Finance minister urges Africa to boost earnings with taxation


Kemi Adeosun, the Minister of Finance, on Thursday told African countries to see taxation as an initiative to diversify their economies and boost their national earnings

At the Ninth General Council meeting of the West African Tax Administration Forum (WATAF), Adeosun said that global economic crisis had exposed the risk African economies faced by depending on debt financing, development assistance and Foreign Direct Investment (FDI).

The minister at the meeting themed, “Extractive and telecommunications industry taxation: Country experiences and best practices’ said the ensuing crisis had shifted attention to the need for domestic resources mobilisation on the African continent.

Adeosun represented by Larai Shuaibu, Director, Technical Services, Federal Ministry of Finance said that Sub-Shara African countries still mobilised less than 17 per cent of the Gross Domestic Product (GDP) in tax revenue.

According to her, the low taxes to GDP mobilisation of African countries can be attributed to several factors.

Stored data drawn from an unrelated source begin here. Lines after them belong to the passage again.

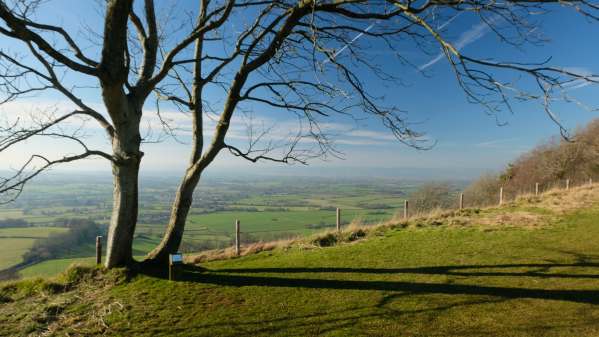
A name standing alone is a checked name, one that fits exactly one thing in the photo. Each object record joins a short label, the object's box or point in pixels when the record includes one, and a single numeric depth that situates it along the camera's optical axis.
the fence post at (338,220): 11.17
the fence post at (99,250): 6.94
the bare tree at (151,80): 4.59
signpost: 5.69
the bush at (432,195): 30.62
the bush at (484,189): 35.06
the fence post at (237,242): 8.63
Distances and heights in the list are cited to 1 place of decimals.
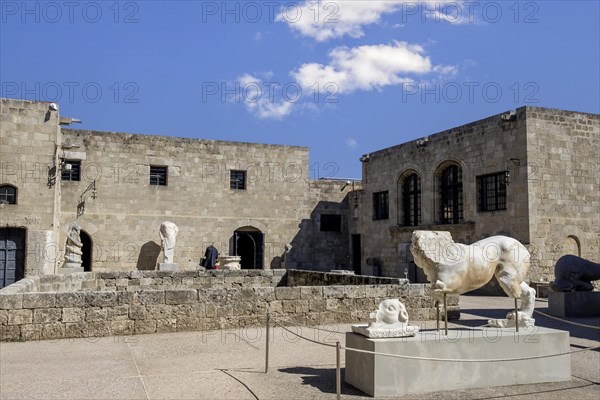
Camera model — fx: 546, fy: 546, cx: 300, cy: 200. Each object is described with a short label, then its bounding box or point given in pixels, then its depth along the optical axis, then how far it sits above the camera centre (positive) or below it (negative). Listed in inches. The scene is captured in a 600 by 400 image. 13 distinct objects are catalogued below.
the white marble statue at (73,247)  658.8 -18.4
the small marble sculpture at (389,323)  208.4 -34.2
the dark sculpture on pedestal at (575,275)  457.7 -32.9
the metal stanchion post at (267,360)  238.3 -55.3
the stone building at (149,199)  685.9 +53.2
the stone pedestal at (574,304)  438.9 -54.9
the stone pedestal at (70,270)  631.8 -44.2
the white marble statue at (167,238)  759.1 -7.2
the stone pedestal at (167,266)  713.8 -44.0
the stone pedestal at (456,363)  203.6 -49.4
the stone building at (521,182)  643.5 +68.4
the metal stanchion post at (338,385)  188.7 -52.7
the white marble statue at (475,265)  229.3 -12.6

She said such factors include improper pricing of goods and services by Trans National Corporations (TNC), general tax incentives and low government share of revenues from extractive industries.

“Taxation remains a veritable source of revenue. A large source of missed tax revenue for African countries comes from transfer pricing, as a result of Trans National Corporations (TNC).

She said the second important tax gap in African countries could be related to tax incentives.

“Government from low income countries offered various tax exemptions with the aim of attracting investors and fostering economic growth; evidence shows that tax incentive is not an important driver of foreign investment.

“ By providing tax incentives, governments in low-income countries forego substantial revenue that can be used to foster the elements that drive foreign investment, notable infrastructure and education.

“It is estimated that the losses of revenue by the developing countries from tax exemptions for investors are around 20 per cent of actual revenue collections,” Adeosun said.

She said the third cause of tax revenue losses could be related to revenues generated in extractive industries.

According to her, the IMF estimated that governments are generally able to retain only about 30 per cent of the revenue in the mining sector.

She said that arrangements in the extractive sector were often ad hoc and not very transparent.

The minister said it was crucial to design fiscal regimes and rent sharing agreement to ensure fair amount of revenue for the producing country.

She said apart from the three main sources of missed tax revenues, African countries faced a number of constraints of political, administrative and economic nature.

Tunde Fowler, the Acting Executive Chairman, Federal Inland Revenue Service (FIRS), said Nigeria in particular had experienced a downward drop in revenue from crude oil.

Fowler said Nigeria now depended increasingly on tax revenue to meet the shortfall of all tiers of governments obligations.

“While talking about diversifying our revenue away from resources dependence in the past, period like this provide an opportunity for us to put words into actions.

He said the forum provided an opportunity for knowledge and experience sharing and encouraged peer review.

Femi Edgal, Assistant Director of FIRS, who represented the African Tax Administration Forum (ATAF), said illicit financial flows undermined domestic resources mobilisation.